Ella se giró, con una sonrisa traviesa en los labios carnosos, y me dijo que siempre había deseado que la cogieran en los baños de la escuela. Sin perder tiempo, nos desnudamos rápidamente, dejando al descubierto nuestra lujuria desenfrenada. Me arrodillé y empecé a comerle el coño, mientras ella gemía de placer y me decía lo bien que chupaba mi verga.

Después de un rato de sexo oral intenso, la puse contra la pared, levantándole ese culo caliente que tanto me volvía loco. Sin decir una palabra, la penetré con fuerza, haciéndola gritar de placer. Sentía el sudor correr por mi frente mientras ella gemía y pedía más y más.

Seguí culeando a Laura con furia, sintiendo cada embestida en lo más profundo de mi ser. Sus gemidos se mezclaban con el eco en los baños vacíos, creando una sinfonía de placer inigualable. No podía creer lo cachonda que estaba aquella chica, pidiéndome más y más verga en su apretada concha.

De repente, Laura me miró con una mirada salvaje en los ojos y me rogó que la cogiera por el culo. Sin pensarlo dos veces, la puse en posición y comencé a penetrar su ano apretado, sintiendo cada centímetro de mi verga abriéndose paso en su interior. Era una sensación indescriptible, mezcla de dolor y placer extremo.

Entre gemidos y sudor, seguí dándole con todo, culeando ese culo perfecto como si no hubiera un mañana. Laura se retorcía de placer, pidiéndome más y más, rogándome que la hiciera venir una y otra vez. Estábamos en un éxtasis de lujuria desenfrenada, sin importarnos nada más que el placer que nos proporcionábamos mutuamente.

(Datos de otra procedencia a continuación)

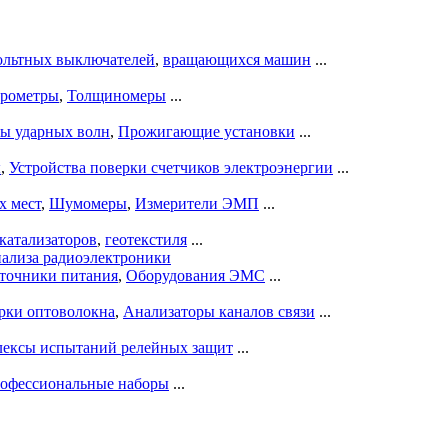
ольтных выключателей
,
вращающихся машин
...
рометры
,
Толщиномеры
...
ры ударных волн
,
Прожигающие установки
...
ы
,
Устройства поверки счетчиков электроэнергии
...
х мест
,
Шумомеры
,
Измерители ЭМП
...
катализаторов
,
геотекстиля
...
нализа радиоэлектроники
точники питания
,
Оборудования ЭМС
...
рки оптоволокна
,
Анализаторы каналов связи
...
ексы испытаний релейных защит
...
офессиональные наборы
...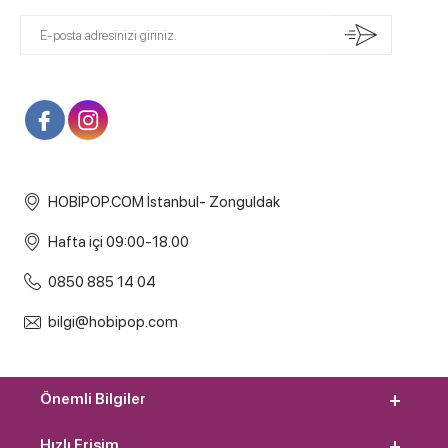
HOBİPOP.COM İstanbul- Zonguldak
Hafta içi 09:00-18.00
0850 885 14 04
bilgi@hobipop.com
Önemli Bilgiler
Hızlı Erişim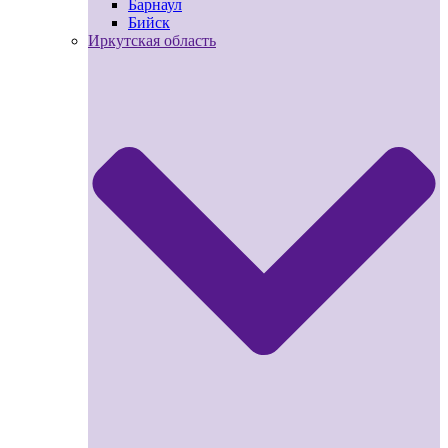
Барнаул
Бийск
Иркутская область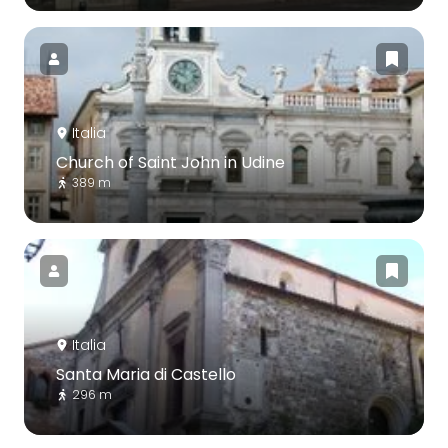
Italia
Church of Saint John in Udine
389 m
Italia
Santa Maria di Castello
296 m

Después de un rato de intenso sexo anal, no pude contener más mi excitación y le di la vuelta a Laura, quien me miraba con ojos suplicantes, pidiendo mi venida en su rostro. Sin dudarlo, me masturbé frenéticamente, sintiendo cómo el semen salía disparado y bañaba su cara de inocente colegiala.

Laura sonrió satisfecha, saboreando mi venida en su boca como si fuera el mejor manjar. Nos vestimos rápidamente, con la adrenalina aún corriendo por nuestras venas, y salimos de los baños como si nada hubiera pasado, sabiendo que guardábamos un secreto sucio y placentero entre los dos.

Esa experiencia en los baños de la escuela quedaría grabada en mi mente para siempre, recordándome lo excitante que podía ser el sexo prohibido y clandestino. Laura y yo nos miramos de reojo al cruzarnos por los pasillos, sabiendo que nuestro encuentro había sido solo el comienzo de una serie de aventuras sexuales salvajes y placenteras.